### EXERCISE
Switch "phylum" to "division" in the items from the first line up to and including the line with "scientific name: Agelaius phoeniceus", and write out those lines with everything else unchanged.

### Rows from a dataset
▼▼▼

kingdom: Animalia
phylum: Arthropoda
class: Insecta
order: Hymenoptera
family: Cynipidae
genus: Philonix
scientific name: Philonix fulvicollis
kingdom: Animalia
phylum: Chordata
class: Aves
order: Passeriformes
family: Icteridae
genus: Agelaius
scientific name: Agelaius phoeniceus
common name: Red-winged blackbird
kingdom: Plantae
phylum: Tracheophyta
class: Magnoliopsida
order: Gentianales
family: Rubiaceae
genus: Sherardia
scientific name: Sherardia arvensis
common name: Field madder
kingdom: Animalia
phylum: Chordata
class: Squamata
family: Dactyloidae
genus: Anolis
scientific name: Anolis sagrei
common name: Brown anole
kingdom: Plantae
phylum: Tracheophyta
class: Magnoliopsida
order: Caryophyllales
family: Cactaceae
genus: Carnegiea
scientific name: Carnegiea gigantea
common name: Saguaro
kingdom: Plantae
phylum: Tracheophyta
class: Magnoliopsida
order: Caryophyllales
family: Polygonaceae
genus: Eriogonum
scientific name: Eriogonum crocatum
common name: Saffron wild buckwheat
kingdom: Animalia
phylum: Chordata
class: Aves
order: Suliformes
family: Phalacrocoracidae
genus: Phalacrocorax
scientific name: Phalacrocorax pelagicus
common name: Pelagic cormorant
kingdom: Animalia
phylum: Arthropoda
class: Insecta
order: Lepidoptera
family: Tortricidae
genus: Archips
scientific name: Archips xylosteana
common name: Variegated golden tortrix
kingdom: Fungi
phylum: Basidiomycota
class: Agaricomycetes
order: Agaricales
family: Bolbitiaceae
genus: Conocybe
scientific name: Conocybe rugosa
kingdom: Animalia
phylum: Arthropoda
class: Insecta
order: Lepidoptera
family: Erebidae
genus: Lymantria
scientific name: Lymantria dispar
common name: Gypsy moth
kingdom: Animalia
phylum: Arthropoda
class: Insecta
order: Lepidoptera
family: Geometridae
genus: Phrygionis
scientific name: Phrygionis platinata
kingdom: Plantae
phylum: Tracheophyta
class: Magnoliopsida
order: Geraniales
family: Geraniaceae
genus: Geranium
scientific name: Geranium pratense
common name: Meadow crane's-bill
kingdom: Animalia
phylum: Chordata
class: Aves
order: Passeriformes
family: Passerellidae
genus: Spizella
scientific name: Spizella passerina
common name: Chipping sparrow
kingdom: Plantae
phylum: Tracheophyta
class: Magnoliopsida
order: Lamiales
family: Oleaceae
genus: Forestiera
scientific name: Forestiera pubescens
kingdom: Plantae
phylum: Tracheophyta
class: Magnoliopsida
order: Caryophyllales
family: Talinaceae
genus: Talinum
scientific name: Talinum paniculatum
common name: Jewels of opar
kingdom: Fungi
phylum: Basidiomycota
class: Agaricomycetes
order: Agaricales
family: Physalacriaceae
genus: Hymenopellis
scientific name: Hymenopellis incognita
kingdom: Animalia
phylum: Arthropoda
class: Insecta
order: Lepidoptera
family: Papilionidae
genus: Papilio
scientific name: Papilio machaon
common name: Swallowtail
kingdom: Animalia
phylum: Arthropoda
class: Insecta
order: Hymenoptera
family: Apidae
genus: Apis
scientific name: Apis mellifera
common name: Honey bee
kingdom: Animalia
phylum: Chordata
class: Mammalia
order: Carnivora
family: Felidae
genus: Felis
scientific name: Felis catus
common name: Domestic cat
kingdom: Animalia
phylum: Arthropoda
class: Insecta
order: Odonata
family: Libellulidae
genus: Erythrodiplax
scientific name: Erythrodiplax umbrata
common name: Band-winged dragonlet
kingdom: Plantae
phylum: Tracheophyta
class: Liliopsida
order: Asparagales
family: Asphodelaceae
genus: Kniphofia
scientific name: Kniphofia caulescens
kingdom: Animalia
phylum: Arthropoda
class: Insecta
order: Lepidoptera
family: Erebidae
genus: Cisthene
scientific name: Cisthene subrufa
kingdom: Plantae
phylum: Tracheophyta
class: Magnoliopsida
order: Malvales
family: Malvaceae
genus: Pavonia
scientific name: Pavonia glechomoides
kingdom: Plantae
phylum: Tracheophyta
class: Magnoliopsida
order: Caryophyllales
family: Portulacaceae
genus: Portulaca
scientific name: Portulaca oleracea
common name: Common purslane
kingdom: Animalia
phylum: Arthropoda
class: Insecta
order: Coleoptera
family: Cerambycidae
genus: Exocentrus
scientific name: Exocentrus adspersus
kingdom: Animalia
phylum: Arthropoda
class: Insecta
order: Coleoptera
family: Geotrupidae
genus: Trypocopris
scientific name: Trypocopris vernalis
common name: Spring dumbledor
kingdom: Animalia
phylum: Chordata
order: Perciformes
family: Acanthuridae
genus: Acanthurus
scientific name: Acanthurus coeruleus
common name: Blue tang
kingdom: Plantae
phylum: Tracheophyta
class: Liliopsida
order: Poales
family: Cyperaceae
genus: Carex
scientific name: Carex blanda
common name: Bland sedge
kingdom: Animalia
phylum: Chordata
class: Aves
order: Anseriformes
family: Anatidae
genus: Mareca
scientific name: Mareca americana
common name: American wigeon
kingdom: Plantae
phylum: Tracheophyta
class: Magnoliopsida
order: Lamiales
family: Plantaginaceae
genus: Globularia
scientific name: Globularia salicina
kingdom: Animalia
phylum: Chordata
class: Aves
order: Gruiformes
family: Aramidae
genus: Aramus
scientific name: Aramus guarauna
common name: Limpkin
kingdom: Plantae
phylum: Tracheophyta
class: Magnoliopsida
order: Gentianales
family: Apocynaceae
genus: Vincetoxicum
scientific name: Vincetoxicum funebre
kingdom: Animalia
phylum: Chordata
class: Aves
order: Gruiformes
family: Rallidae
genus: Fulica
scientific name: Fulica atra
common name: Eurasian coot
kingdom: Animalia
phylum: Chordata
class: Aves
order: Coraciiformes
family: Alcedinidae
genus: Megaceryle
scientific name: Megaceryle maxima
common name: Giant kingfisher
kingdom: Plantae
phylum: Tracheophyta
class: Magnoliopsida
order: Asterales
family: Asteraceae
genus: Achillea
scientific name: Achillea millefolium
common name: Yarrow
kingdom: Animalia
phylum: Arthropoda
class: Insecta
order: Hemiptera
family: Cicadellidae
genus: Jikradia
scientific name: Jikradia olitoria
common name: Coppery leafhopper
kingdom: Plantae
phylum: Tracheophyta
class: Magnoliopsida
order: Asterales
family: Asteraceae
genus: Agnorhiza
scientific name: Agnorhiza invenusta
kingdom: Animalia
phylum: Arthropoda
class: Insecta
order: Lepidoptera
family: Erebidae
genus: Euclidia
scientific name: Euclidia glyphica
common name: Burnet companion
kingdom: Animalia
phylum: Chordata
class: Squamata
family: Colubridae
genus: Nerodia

▲▲▲

### EXERCISE SOLUTION
kingdom: Animalia
division: Arthropoda
class: Insecta
order: Hymenoptera
family: Cynipidae
genus: Philonix
scientific name: Philonix fulvicollis
kingdom: Animalia
division: Chordata
class: Aves
order: Passeriformes
family: Icteridae
genus: Agelaius
scientific name: Agelaius phoeniceus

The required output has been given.